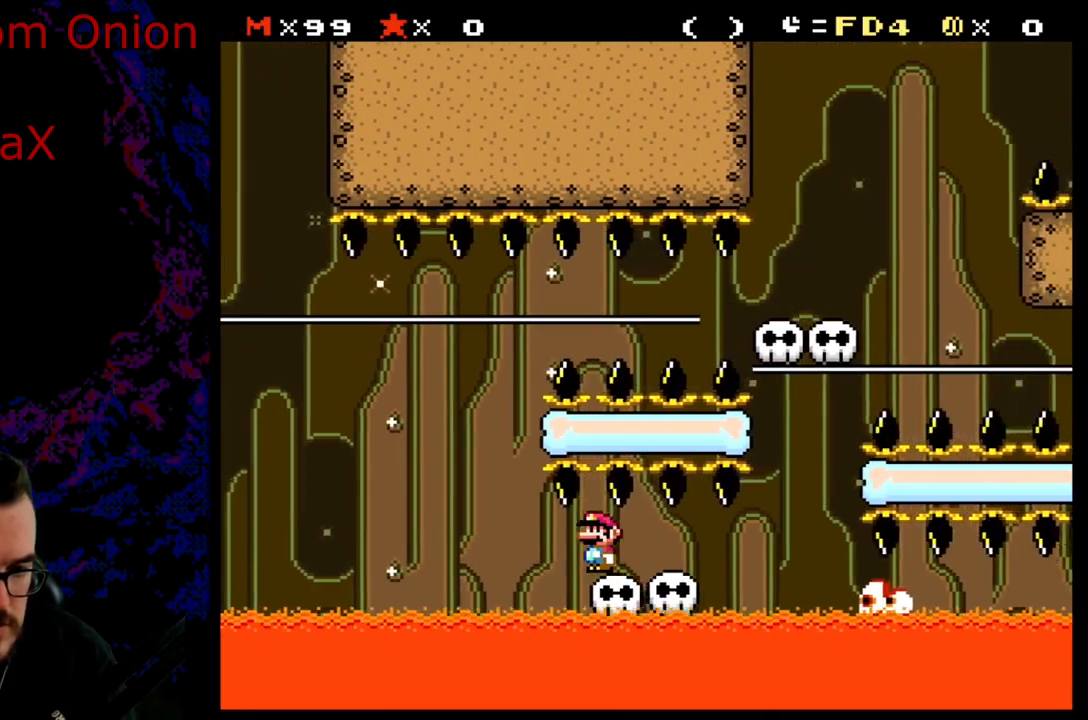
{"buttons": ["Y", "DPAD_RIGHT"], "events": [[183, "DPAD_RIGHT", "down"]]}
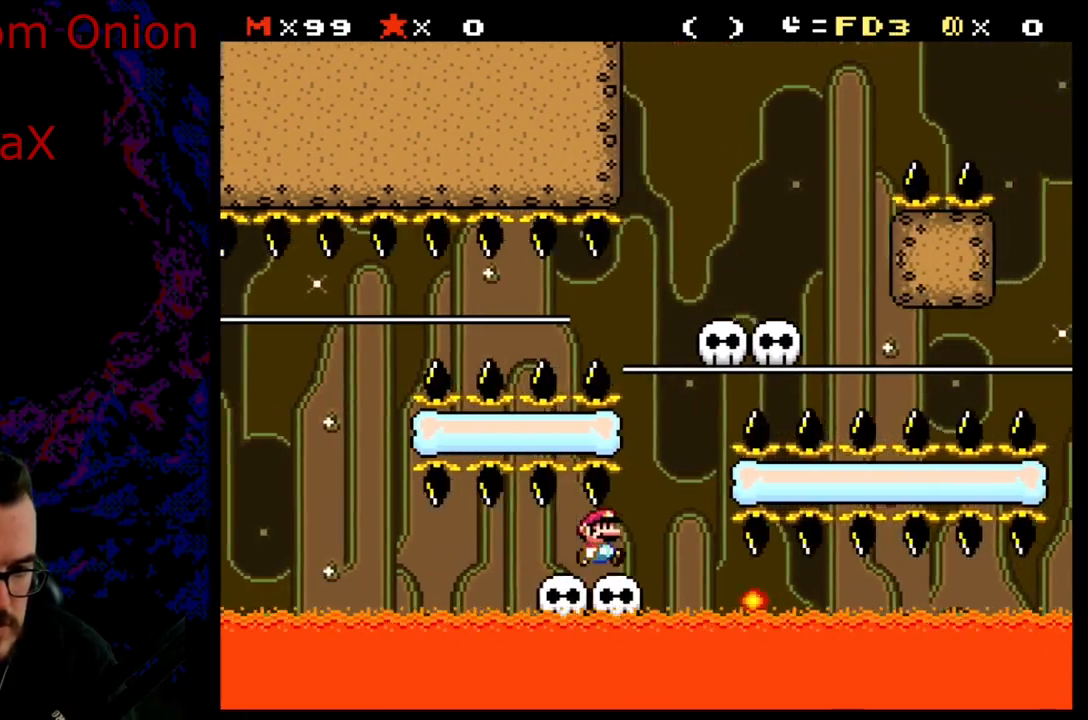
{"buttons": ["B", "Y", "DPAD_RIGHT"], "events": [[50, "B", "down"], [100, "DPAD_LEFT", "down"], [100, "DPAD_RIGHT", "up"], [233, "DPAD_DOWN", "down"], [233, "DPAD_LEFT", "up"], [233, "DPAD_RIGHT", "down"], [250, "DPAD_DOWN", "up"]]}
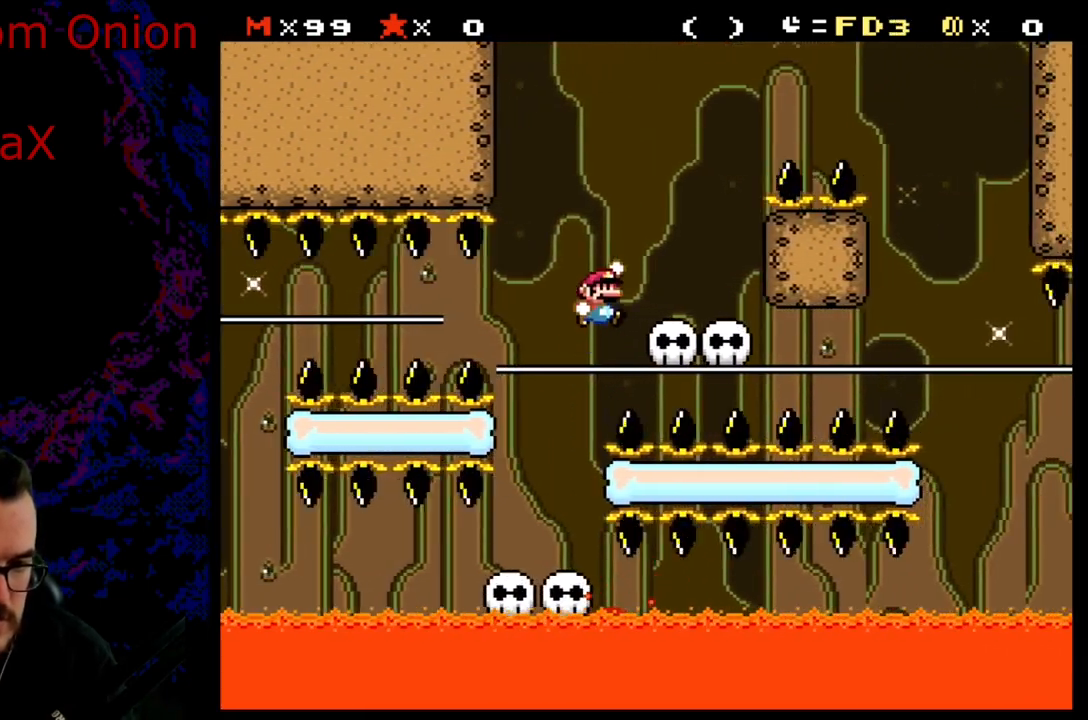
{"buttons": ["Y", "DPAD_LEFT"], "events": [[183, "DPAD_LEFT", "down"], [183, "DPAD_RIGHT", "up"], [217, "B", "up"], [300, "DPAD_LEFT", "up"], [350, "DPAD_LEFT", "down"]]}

* _WHAT IS NEEDED_
Would you please repeat all the data word for word, but without the pictures?

* _ANSWER SPACE_
{"buttons": ["Y", "DPAD_RIGHT"], "events": [[183, "DPAD_RIGHT", "down"]]}
{"buttons": ["B", "Y", "DPAD_RIGHT"], "events": [[50, "B", "down"], [100, "DPAD_LEFT", "down"], [100, "DPAD_RIGHT", "up"], [233, "DPAD_DOWN", "down"], [233, "DPAD_LEFT", "up"], [233, "DPAD_RIGHT", "down"], [250, "DPAD_DOWN", "up"]]}
{"buttons": ["Y", "DPAD_LEFT"], "events": [[183, "DPAD_LEFT", "down"], [183, "DPAD_RIGHT", "up"], [217, "B", "up"], [300, "DPAD_LEFT", "up"], [350, "DPAD_LEFT", "down"]]}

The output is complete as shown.